Because of the B-29’s advanced design, unlike other wartime bombers, the Superfortress remained in service long after the war ended, with a few even being employed as flying television transmitters for the Stratovision company. The B-29 served in various roles throughout the 1950s. The Royal Air Force flew the B-29 as the Washington until 1954. The Soviet Union produced an unlicensed reverse-engineered copy as the Tupolev Tu-4. The B-29 was the progenitor of a series of Boeing-built bombers, transports, tankers, reconnaissance aircraft and trainers including the B-50 Superfortress (the first aircraft to fly around the world non-stop in 94 hours in 1949) which was a re-engined B-29. The type was retired in the early 1960s, after 3,970 had been built. Dozens of B-29s remain as static displays but only two examples have been restored to flying status.

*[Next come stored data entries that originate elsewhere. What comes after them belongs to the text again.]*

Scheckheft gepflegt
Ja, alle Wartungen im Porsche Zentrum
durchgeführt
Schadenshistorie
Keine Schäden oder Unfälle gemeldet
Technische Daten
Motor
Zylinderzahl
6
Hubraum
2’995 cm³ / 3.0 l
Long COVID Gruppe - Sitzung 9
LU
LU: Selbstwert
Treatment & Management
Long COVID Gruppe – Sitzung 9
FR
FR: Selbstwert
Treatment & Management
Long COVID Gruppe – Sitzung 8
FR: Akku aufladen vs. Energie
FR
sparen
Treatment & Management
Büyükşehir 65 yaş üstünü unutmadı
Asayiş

The Smithsonian gave a tribute on the 50th anniversary of the first Boeing 747 when it rolled from the Hanger in Everett, Washington, the onlookers were stunned. The aircraft was more than double the size and weight of any existing jetliner to which it owed its instant fame. It was the first jetliner with two aisles—two floors, having gone from the back-of-a-napkin drawing to a fully functional aircraft in just over two years, an astonishing achievement.

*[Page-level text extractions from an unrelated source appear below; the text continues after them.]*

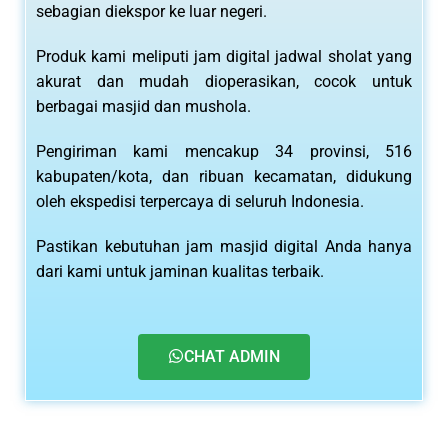
sebagian diekspor ke luar negeri.
Produk kami meliputi jam digital jadwal sholat yang
akurat dan mudah dioperasikan, cocok untuk
berbagai masjid dan mushola.
Pengiriman kami mencakup 34 provinsi, 516
kabupaten/kota, dan ribuan kecamatan, didukung
oleh ekspedisi terpercaya di seluruh Indonesia.
Pastikan kebutuhan jam masjid digital Anda hanya
dari kami untuk jaminan kualitas terbaik.
CHAT ADMIN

It was only a decade earlier that the Boeing 707 had ushered in the Jet Age. With 4 thirsty jet engines with fewer than 200 passengers, the fares were beyond the reach of most vacationers. The Boeing 747 introduced economies of scale that, for the first time, allowed millions of people to travel nonstop over great distances. It changed global travel forever. And it did it with a style and panache that is seldom see in aircraft design. The “Father of the 747,” Boeing engineer Joe Sutter and his team built an airplane that wasn’t just colossal, but also downright beautiful. Architects called it a horizontal skyscraper. From the Bubble top to 200 feet behind, the jet’s six-story tail evoked a snippet of palindromic poetry according to Pilot Patrick Smith, the author of the Smithsonian article: the Past is Prologue.

With sales down, Boeing is retiring the 747 after building two more for Air Force one. They will be flying as freights crossing oceans for years to come.

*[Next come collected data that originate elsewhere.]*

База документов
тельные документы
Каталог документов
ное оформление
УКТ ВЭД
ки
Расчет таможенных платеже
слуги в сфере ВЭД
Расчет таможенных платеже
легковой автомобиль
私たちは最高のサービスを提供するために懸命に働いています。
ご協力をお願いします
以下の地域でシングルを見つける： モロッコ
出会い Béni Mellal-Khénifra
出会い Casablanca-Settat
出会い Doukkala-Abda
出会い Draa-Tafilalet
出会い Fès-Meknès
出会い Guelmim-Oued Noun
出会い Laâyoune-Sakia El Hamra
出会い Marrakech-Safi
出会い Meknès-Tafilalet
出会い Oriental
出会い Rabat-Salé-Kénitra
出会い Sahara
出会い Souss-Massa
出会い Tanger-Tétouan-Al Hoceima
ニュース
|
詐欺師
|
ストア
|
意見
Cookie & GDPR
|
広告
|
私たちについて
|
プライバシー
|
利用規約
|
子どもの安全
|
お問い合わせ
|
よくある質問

With diligent investigation, computer updates, and further simulated testing by the pilots, Boeing will have learned its lesson in trying to short circuit aircraft design. We are sure that the Boing 737 MAX will fly again before the Chinese enter this race of air travel trying to be first in safe flights: confirming that with Boeing you always will keep going, because there won’t be a third mistake or a third chance for being first in either war or peace.